The value of imports soared as international oil and gas prices jumped amid the Middle East conflict that forced India and every other major crude oil importer to source more expensive supply from producers not dependent on the Strait of Hormuz, which remains closed to most tanker traffic two and a half months after the Iran war began. Meanwhile, petroleum product exports rose by around 48% mom s.a. likely driven by higher exports to Singapore. Gold imports rose sequentially likely driven by higher volume imports of semi-processed gold for refining and higher prices. However, gold imports (in volume terms) may likely decline in May following the government’s import duty hike to 15% from 6%.
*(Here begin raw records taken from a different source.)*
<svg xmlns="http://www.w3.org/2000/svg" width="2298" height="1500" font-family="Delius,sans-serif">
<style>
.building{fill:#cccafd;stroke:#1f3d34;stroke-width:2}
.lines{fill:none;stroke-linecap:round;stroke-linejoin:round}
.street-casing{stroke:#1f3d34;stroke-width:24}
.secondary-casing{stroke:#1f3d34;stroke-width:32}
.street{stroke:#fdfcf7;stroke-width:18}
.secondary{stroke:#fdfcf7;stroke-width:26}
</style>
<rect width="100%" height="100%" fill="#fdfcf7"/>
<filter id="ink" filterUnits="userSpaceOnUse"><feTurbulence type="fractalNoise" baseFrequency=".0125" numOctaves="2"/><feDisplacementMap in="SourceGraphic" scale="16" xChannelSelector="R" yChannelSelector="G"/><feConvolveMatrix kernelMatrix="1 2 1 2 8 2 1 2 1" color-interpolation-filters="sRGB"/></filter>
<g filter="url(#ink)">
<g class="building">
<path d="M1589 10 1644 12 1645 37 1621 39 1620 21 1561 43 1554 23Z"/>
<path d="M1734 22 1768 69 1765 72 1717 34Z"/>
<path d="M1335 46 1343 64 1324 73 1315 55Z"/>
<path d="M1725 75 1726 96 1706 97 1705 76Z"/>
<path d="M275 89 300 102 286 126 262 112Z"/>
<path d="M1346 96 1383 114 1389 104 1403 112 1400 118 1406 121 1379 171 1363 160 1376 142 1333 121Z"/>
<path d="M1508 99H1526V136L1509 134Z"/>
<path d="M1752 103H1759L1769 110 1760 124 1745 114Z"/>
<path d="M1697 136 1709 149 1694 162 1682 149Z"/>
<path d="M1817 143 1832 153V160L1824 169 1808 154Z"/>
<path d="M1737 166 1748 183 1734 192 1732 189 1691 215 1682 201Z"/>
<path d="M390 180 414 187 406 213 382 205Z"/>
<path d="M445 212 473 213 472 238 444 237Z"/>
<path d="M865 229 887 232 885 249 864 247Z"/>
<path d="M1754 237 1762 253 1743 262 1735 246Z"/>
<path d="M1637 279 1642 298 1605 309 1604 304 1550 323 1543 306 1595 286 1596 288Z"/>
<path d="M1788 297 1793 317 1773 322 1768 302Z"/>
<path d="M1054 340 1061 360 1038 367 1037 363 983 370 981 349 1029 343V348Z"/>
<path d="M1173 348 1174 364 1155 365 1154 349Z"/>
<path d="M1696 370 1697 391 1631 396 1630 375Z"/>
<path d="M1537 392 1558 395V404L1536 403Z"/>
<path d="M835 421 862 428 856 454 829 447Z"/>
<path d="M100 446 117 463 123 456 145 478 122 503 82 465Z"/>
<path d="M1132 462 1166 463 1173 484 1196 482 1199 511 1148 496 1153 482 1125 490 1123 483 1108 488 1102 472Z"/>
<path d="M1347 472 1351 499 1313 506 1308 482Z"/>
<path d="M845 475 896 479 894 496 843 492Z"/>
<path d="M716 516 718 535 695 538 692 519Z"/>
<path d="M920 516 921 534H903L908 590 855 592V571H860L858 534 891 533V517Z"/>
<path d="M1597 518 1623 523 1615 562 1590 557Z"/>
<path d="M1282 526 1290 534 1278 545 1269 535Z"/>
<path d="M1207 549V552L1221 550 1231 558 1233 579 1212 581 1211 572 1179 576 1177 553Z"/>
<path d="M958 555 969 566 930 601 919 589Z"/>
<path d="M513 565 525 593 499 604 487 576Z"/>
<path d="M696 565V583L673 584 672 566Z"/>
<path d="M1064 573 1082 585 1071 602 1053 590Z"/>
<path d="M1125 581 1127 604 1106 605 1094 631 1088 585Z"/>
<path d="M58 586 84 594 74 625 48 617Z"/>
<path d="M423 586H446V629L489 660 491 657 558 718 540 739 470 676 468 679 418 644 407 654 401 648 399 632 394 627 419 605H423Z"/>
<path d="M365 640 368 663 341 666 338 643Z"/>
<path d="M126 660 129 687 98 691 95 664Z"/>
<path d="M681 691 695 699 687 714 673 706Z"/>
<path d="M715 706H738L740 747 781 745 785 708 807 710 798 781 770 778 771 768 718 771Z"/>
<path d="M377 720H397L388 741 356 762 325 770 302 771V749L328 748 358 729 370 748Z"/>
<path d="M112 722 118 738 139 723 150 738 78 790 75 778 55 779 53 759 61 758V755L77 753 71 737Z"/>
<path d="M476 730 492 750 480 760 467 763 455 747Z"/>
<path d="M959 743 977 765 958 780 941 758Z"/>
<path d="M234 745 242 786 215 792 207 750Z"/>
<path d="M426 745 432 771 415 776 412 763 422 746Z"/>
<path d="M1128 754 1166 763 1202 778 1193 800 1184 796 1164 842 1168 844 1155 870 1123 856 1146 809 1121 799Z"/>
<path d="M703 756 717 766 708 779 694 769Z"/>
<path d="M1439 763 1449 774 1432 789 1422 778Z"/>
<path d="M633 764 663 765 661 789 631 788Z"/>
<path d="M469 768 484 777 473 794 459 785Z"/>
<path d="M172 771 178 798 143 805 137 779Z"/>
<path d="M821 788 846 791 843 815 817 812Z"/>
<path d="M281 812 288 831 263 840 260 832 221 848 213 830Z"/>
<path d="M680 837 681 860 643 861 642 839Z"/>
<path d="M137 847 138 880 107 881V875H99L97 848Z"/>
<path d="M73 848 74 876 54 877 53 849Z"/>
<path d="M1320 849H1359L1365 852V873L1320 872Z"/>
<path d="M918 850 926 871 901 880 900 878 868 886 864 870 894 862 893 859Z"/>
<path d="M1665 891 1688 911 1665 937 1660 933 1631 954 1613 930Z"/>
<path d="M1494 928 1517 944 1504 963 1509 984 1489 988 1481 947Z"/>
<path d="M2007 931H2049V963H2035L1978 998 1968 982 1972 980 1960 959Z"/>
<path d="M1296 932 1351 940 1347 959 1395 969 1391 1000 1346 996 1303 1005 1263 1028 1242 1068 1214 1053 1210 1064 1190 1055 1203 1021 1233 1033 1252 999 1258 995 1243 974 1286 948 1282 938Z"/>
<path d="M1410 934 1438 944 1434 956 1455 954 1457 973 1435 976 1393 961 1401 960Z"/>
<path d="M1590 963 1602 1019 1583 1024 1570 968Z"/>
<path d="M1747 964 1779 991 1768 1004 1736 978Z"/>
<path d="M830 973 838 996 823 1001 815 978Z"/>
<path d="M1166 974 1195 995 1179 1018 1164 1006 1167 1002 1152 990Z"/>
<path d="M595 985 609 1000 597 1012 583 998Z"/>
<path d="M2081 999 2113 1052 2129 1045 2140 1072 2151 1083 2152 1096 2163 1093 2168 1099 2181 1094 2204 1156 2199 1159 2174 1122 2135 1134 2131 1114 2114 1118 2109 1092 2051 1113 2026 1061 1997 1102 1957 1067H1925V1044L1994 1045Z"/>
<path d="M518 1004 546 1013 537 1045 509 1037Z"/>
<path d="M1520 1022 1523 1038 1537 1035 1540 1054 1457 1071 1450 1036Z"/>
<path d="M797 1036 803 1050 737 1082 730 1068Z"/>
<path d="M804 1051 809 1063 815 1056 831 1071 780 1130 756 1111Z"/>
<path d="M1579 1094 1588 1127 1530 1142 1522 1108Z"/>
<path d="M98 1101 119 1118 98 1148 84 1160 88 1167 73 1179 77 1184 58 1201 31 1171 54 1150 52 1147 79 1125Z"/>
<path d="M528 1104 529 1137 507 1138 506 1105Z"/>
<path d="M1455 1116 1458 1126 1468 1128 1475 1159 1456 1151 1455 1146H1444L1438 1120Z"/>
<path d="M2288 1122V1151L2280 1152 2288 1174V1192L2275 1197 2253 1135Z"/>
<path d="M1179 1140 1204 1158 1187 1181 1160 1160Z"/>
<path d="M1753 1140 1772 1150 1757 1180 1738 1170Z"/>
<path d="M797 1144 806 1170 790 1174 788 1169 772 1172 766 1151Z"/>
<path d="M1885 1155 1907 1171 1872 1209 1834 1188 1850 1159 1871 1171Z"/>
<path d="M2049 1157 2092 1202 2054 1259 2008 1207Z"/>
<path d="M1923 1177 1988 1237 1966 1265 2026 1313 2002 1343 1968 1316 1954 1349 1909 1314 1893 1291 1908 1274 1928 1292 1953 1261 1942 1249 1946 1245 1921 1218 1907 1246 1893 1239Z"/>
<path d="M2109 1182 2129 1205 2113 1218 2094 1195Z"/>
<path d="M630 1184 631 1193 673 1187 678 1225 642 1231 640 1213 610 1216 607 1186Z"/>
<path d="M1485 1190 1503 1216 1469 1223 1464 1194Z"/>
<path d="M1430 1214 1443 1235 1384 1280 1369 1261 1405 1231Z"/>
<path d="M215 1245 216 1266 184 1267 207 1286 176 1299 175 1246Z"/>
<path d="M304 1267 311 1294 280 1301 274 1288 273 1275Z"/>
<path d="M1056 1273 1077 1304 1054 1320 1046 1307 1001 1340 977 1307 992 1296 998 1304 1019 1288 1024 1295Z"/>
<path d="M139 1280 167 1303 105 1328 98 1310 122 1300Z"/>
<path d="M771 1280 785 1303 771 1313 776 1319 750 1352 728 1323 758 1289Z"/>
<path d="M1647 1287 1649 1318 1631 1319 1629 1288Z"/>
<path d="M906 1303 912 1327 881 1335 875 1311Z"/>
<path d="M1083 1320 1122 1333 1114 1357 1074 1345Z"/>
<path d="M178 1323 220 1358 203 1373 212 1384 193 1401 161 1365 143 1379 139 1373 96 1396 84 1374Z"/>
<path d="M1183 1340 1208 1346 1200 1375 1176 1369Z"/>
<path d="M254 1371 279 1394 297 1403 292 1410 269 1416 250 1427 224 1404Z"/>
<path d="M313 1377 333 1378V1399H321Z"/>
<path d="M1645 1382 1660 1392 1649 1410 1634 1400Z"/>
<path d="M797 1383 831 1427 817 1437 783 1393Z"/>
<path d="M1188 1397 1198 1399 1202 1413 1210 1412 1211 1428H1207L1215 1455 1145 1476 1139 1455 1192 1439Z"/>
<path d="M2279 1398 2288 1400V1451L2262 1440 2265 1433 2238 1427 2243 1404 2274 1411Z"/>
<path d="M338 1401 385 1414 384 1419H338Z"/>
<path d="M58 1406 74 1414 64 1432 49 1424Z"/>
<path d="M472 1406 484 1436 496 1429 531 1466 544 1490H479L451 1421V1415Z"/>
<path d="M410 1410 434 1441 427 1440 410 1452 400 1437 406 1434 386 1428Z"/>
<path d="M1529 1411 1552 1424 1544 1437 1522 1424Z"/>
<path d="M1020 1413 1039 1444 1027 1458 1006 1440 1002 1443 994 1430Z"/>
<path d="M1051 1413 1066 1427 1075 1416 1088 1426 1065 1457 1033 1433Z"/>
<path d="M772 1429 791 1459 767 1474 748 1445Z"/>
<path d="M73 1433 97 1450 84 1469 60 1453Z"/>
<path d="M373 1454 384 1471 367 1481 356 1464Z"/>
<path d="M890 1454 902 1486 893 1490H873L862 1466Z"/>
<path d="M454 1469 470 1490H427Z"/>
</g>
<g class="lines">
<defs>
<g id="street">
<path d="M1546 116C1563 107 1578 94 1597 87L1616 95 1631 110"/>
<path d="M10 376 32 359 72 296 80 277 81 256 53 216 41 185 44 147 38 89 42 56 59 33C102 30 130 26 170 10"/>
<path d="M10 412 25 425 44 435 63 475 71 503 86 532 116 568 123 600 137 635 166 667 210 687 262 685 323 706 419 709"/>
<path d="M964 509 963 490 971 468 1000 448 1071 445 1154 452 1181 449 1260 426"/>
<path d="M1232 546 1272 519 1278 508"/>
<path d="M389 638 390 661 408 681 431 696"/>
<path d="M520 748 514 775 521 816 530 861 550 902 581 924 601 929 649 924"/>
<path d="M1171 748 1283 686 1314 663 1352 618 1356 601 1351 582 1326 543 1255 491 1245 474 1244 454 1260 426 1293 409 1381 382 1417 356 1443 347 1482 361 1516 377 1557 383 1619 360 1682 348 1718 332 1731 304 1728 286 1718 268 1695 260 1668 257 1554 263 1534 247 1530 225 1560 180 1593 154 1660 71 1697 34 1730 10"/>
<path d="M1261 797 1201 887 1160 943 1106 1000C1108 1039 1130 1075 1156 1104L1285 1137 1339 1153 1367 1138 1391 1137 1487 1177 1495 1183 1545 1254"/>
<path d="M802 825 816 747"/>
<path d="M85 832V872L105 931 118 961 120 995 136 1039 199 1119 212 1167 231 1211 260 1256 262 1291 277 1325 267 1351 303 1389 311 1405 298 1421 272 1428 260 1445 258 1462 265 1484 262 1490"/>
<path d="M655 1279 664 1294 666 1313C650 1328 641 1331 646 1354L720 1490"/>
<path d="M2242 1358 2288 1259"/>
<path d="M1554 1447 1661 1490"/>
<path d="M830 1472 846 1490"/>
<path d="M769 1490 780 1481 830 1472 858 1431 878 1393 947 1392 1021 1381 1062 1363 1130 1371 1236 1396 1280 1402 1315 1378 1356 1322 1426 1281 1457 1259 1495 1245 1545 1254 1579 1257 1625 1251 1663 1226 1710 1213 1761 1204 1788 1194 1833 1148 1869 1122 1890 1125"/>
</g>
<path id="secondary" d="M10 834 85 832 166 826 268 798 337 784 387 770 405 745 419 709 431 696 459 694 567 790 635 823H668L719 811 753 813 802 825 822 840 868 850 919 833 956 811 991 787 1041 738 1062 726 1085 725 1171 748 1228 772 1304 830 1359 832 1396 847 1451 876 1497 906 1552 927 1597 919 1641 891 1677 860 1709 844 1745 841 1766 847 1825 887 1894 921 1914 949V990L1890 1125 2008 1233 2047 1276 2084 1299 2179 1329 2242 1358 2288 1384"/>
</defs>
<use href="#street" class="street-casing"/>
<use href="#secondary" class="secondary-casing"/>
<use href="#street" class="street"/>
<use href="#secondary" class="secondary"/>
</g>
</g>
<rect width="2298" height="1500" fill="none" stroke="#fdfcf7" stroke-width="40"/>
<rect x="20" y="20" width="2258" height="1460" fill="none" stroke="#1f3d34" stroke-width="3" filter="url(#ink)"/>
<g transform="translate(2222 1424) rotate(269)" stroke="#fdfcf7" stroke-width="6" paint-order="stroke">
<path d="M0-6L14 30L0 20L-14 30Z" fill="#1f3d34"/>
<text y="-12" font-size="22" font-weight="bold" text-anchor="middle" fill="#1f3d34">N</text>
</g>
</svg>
Overall non-oil exports remained strong, led by stronger electronics exports. Exports to Saudi Arabia and the UAE recovered in April from its March lows, but remained well below the last year’s levels, while exports to the US increased both sequentially and in year-over-year (yoy) terms. Services trade surplus remained strong at around $21bn, supported by robust services exports.

The widening trade deficit and the soaring energy import bill are pressuring the government’s current account and finances, as the oil supply crisis is already seeping through India’s economy. In the past week, India imposed draconian tariffs on gold imports to defend the currency which has plunged to a record low against the dollar. 

Since the war began and cut off over 40% of India’s crude oil flows, those that passed through the Strait of Hormuz, one of the highest-flying economies in Asia has seen its oil import bill soar, investors fleeing the capital market, and the local currency plunging to an all-time low against the U.S. dollar.

Analysts have started to raise inflation estimates and reduce forecasts of this year’s economic growth in India, which is beginning to feel the oil supply shock well beyond the actual disruption of deliveries of oil, LNG, and liquefied petroleum gas (LPG), the primary cooking fuel in the world’s most populous country.

The oil shock that the war has created will weigh on India’s economic growth in the current fiscal year to March 2027. BMI, part of Fitch, expects India’s GDP growth to slow to 6.7% in the 2026/2027 fiscal year, down from 7.7% in 2025/2026, largely due to the oil price shock.